■ **BRANO FORNITO**:
□ □ □ □

SPIDERMAN: HOMECOMING – Jon Watts
Cosa contraddistingue un supereroe vero da uno fasullo, qual è la caratteristica che deve avere colui che sacrifica amore, amicizia, carriera per un ideale per uno scopo che praticamente lo ridurrà in solitudine tutta la vita, ma che gli permetterà di elevarsi sul più alto gradino della scala sociale? Sono il suo costume? Le sue abilità paranormali? Gli accessori che possiede?
No, sono il coraggio, l’umiltà, la tenacia e il rispetto del personaggio che si è scelto che non è solo una maschera ma un simbolo, una bandiera dietro cui celare tutti questi valori. E soprattutto si può raccontare le gesta di un supereroe senza necessariamente partire dalle sue origini? Lo hanno appena fatto nella Marvel Studio, riappropriatisi dei diritti su Spiderman hanno deciso di dargli un posto di tutto rispetto nel Marvel Cinematic Universe (MCU), in primo luogo dandogli un momento tutto suo in Captain America Civil War e poi realizzando (in accordo con la Sony che ne detiene sempre lo sfruttamento) un film dove egli è protagonista assoluto, stiamo parlando di Spiderman: homecoming. Ma l’Arrampicamuri ha bisogno di un mentore e chi meglio di Tony Stark può dargli una severa ma giusta lavata di capo quando decide di fare di testa sua?

□ □ □ □

Riassuma in due frasi il brano su Spiderman: Homecoming. Le righe non hanno alcun ruolo in questo esercizio.

■ **SEZIONE DATI**:
□ □ □ □

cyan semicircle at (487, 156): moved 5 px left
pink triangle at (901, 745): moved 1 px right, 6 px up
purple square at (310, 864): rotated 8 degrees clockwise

□ □ □ □

■ **ESERCIZIO SVOLTO**:
Un vero supereroe non si distingue per il costume, le abilità o gli accessori, ma per il coraggio, l'umiltà, la tenacia e il rispetto del personaggio scelto, che è un simbolo di questi valori. La Marvel Studio, riappropriatasi dei diritti su Spiderman, gli ha dato un posto nel Marvel Cinematic Universe, prima con un momento tutto suo in Captain America Civil War e poi, in accordo con la Sony, con Spiderman: homecoming, dove è protagonista assoluto e ha Tony Stark come mentore.